His phone buzzed in his pocket and he looked at the screen. It was Barb and he realized that in calling her moments before he had given her his new phone number. Shit. He sighed audibly and flipped open the phone to answer the call.

“Did you get the storage unit squared away?” she said.

“No,” he said. “You could have told me that’s what you did. Christ, Barb.”

“Don’t get mad at me,” she said.

“I’m not.”

“Yes, you are.”

He sighed again but said nothing.

“Where did you think everything went?” she said.

“The garage, Barb. I thought everything was in the garage.”

“This whole time you never looked in the garage?”

He was silent. It sounded absurd and indeed it was.

“You need to call the storage,” she said.

“I know that.”

“And I left some of Quinn’s stuff in there for you too. It’s in a box by the door.”

“What? What did you say?”

“I said that some of Quinn’s stuff is in the storage by the door.”

He was silent for a moment. Then he said, “What kind of stuff?”

“I don’t know. Stuff I thought you’d want. Quinn’s schoolwork that I was saving. And some photo albums.”

“Her schoolwork was in the storage?”

“Yeah, it’s in there in a box by the door. Don’t you want it?”

He was silent now, breathing, trying to breathe, the sun blazing upon his head. The construction at the end of the cul-de-sac long since complete for the day. No sound from the vacant lot. Nicole appeared from across the street, already jogging in his direction. “Barb,” he said into the phone.

“What?”

Then there was no air, only a terrible sense of void, of absence.

“What, Keith? What?” her voice came through the speaker, increasingly distant as he moved the phone away from his ear with a motion so slow it was almost imperceptible and then clicked it closed and stood there unmoving. A sense of sinking, of falling, flooded through him all at once.

“Captain Keith,” Nicole said, arrived now, panting.

“Hey,” he said.

“My dad’s out on another trip,” she said.

“OK.”

“My mom said you’d want to know.”

“Listen, I need to go in,” he said.

“They had a big fight,” she said, apparently ignoring him. “Your name was part of it.”

He looked down at her. She was smiling, although he did not know why. “That’s not good,” he said.

“Anyway, I guess my dad was mad that you had dinner over here. He probably wanted to meet you because you’re so famous. Anyway, he yelled a lot. Not as loud as my mom, though. She can yell really loud.”

The tractors were silent in the field but at some point the workmen had moved the sofa to the edge of the space at last so that it rested very near the sidewalk, looking like a bloated park bench, and he stood watching it as if it might move back to its more familiar location of its own accord but it did not do so. What was happening now? How had his life come to such fragments?

After a moment, his phone began to vibrate in his pocket again and he did not look at it and after a time it too was quiet once again.

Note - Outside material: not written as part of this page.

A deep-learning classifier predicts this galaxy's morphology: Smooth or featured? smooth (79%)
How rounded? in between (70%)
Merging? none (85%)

He looked down at the little girl who stood at his feet, a girl who reminded him in odd moments of Quinn, and saw her mouth moving but could not hear her and he looked up then, at the flat blue of the sky as it fell slowly toward the darker gloaming of twilight and then across the street to Jennifer’s house and again up to the end of the cul-de-sac and the field where the two tractors stood unmoving. My god. The world fading all around him or no not even that: the world steady and continuing ever and always and he the one dissolving into some endless and incomprehensible eventide.

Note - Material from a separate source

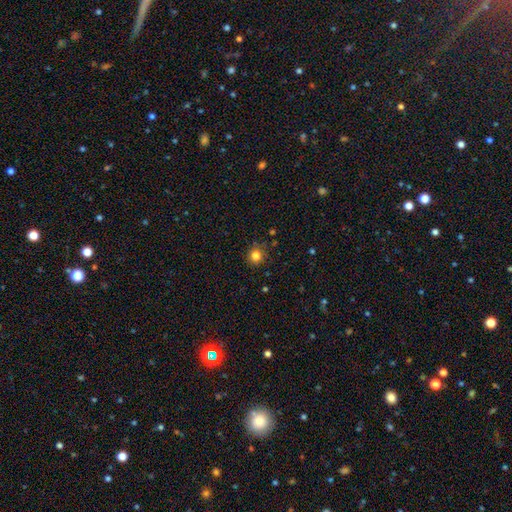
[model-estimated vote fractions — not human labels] Smooth or featured? Predicted: smooth (p=0.82). How rounded? Predicted: round (p=0.91). Merging? Predicted: none (p=0.85).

“Anyway, my mom said you’d want to know that,” Nicole was saying, her voice rising slowly from that mute and soundless eclipse.

“Christ,” he said.

“You shouldn’t say that.”

“What?” he said suddenly, his eyes returning to her.

“You shouldn’t say that.”

He stood blinking, staring at her without comprehension.

“Were you even listening?” she asked him at last. “One-two-three, eyes on me.”

“I was listening.”

“What’s the last thing you heard me say?”

“What?”

“The last thing you heard me say is ‘what’? I didn’t even say that.”

“I’m going back inside now,” he said, but when he turned back toward the house again he was met by the huge and staggeringly empty rectangle of the open garage door and he froze again there, unmoving. He did not want to reenter that terrible vacancy. That much was certain.

“Do you want me to tell my mom something?”

He turned to her once more. “What do you mean?”

“She’ll ask me what you said.”

He looked across the street at Jennifer’s house again, realizing now that the little girl was asking him something and expected an answer and then wondering if he should answer her at all. Behind him the empty garage continued to loom out at him like some enormous well of gravity that had somehow managed to draw everything into a crushing void that was the cardinality of an empty set. How could he have been so stupid?

“So what do you want to tell her?” Nicole asked him.

He looked down at her and as he did so his phone once again began to buzz in his pocket. This time he looked at the screen. It was not Barb this time; instead, it was Jim Mullins calling from his JSC office. Christ. This too? He knew he should answer it but could not fathom talking to the office now so he waited for the call to ring through to voice mail as he watched the little screen that held his name.

“Anything?” Nicole said. She looked exasperated, hands on her hips and staring up at him.

“Tell her …,” he began, then stopped and looked at the two white plastic trash bins he had brought outside to dump, both of which flanked him now. Empty. Erased. “Tell her I’m sorry,” he said at last.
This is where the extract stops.